== Texto fornecido ==

A manipulação de imagem nas redes sociais e seus malefícios à saúde mental

Enviada em 18/11/2020

Narciso editaria suas fotos no Facetune antes de postar no Instagram?

Facetune, Snapchat, Instagram são apenas alguns dos aplicativos que possuem ferramentas para alterar a aparência física de seus usuários, afinando narizes, apagando marcas de expressão e espinhas, etc. Populares, esses aplicativos acabam por exacerbar percepções negativas que pessoas já possuem de suas aparências físicas e levar a quadros de depressão, ansiedade, bulimia, dismorfia e anorexia. Logo, faz-se imperiosa a análise dessa conjuntura, com o intuito de alertar para os malefícios que o uso exagerado de filtros e manipulação de imagens trazem para a saúde mental de jovens.

Em primeiro plano, a busca pela aparência ‘‘perfeita’’ não é fruto da popularização das redes sociais, os gregos, por exemplo, esculpiam estátuas com seus ideais de beleza. Todavia, na contemporaneidade, qualquer pessoa, munida de um celular, consegue alterar sua imagem para se encaixar nos padrões de beleza  e em decorrência disso receber um número maior de ‘’likes’’. Cria-se, então, um ciclo vicioso, a dopamina ativada por esse ‘’like’’ gera uma sensação de bem-estar no usuário e o faz querer mais, e, para isso, esse edita novamente sua foto antes de postá-la. Dessa forma, quem visualiza essa imagem e compara com as suas próprias publicações, percebe que as suas fotos não editadas não recebem tantos ‘’likes’’ e passa a editar as suas fotos também.

===
== Registros de dados ==

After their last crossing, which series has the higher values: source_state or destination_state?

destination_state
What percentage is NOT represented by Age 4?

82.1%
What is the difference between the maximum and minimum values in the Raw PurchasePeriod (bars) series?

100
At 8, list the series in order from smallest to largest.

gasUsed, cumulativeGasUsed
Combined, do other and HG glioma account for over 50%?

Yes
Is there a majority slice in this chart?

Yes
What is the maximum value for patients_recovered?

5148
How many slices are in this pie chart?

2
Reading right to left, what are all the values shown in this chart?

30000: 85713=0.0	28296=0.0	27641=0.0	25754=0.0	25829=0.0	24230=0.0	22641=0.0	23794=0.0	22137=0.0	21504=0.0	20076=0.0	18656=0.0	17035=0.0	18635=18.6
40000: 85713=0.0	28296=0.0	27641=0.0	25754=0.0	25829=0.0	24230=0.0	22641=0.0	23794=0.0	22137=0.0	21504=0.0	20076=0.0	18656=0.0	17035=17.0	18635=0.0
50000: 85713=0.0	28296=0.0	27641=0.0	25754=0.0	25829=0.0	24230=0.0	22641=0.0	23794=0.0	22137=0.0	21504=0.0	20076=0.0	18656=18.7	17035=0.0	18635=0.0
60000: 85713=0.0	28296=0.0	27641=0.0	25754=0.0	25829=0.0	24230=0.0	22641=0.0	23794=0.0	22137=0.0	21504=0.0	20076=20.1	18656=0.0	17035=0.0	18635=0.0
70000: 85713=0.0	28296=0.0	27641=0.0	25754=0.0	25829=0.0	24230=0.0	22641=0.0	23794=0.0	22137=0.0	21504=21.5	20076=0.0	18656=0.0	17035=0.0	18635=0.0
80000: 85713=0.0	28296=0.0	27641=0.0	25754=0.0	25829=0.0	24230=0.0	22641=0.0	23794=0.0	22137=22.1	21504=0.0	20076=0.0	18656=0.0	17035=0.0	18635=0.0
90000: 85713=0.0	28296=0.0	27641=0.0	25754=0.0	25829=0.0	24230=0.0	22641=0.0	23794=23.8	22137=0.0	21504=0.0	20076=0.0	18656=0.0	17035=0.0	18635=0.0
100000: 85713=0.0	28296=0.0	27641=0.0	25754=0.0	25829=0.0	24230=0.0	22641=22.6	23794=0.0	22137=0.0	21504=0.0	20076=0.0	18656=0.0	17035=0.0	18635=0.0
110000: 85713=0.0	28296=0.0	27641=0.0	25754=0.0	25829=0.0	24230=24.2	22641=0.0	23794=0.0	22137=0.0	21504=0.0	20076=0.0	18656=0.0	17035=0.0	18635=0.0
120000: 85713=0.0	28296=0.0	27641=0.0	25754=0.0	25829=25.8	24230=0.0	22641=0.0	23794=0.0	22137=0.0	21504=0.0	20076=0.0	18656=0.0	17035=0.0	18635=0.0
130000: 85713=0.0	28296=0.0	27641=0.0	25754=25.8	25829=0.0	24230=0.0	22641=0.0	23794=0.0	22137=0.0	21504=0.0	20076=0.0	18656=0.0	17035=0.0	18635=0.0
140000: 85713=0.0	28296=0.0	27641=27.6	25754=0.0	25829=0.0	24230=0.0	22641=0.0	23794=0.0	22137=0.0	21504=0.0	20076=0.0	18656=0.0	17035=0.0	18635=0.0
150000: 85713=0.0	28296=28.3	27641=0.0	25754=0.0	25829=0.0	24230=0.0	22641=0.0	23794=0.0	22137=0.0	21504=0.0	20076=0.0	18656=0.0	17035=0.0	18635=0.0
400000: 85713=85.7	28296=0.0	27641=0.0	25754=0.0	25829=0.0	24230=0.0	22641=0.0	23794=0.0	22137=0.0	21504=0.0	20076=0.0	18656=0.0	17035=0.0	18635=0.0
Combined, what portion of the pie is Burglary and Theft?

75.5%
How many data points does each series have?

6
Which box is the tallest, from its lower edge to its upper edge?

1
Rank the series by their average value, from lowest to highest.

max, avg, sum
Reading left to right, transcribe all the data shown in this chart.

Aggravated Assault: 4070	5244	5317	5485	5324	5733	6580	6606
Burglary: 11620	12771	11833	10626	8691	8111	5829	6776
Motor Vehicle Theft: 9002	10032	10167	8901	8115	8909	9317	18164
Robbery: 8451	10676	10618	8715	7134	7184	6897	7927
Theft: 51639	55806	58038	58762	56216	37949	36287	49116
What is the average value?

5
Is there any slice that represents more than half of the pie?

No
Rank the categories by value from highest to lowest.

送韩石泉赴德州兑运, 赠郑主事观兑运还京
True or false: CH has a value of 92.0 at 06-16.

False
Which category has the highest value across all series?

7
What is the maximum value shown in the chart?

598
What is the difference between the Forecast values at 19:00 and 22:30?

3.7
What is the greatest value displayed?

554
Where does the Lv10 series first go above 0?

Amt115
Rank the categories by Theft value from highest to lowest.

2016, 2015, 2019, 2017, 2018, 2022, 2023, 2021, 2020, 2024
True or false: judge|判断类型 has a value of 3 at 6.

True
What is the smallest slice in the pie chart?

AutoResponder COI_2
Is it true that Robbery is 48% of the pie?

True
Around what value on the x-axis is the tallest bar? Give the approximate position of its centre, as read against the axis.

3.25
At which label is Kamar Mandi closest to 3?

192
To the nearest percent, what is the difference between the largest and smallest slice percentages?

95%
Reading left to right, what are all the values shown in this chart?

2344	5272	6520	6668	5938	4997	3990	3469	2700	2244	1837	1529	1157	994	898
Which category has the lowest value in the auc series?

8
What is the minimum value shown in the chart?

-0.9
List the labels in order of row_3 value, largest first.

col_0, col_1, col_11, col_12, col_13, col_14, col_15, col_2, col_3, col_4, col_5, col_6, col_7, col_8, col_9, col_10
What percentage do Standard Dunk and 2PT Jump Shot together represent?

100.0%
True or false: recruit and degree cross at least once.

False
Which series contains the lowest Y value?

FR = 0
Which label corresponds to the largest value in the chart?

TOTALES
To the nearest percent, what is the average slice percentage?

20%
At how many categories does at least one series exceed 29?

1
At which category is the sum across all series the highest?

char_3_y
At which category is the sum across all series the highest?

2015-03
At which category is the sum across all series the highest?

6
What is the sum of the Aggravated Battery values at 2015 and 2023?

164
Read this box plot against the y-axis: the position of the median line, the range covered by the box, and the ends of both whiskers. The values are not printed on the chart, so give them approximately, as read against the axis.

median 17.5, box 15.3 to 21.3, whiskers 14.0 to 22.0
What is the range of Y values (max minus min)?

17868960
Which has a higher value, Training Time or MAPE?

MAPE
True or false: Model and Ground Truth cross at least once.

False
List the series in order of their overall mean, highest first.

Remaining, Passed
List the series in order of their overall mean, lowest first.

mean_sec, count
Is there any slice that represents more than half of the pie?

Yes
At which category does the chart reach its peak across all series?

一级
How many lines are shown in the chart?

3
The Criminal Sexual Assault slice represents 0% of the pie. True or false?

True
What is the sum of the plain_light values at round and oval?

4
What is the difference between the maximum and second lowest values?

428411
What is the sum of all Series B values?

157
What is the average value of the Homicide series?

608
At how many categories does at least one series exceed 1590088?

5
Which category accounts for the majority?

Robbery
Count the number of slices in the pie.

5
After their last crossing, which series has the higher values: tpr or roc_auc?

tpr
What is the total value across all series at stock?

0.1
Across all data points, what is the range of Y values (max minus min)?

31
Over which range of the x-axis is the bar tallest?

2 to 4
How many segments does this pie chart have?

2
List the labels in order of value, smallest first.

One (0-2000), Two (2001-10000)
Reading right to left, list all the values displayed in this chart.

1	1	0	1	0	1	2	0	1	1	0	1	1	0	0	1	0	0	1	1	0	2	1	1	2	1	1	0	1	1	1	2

===

Tarefa proposta –
No texto sobre manipulação de imagem nas redes sociais, o que os gregos faziam com seus ideais de beleza?

Resposta do exercício –
Esculpiam estátuas com seus ideais de beleza.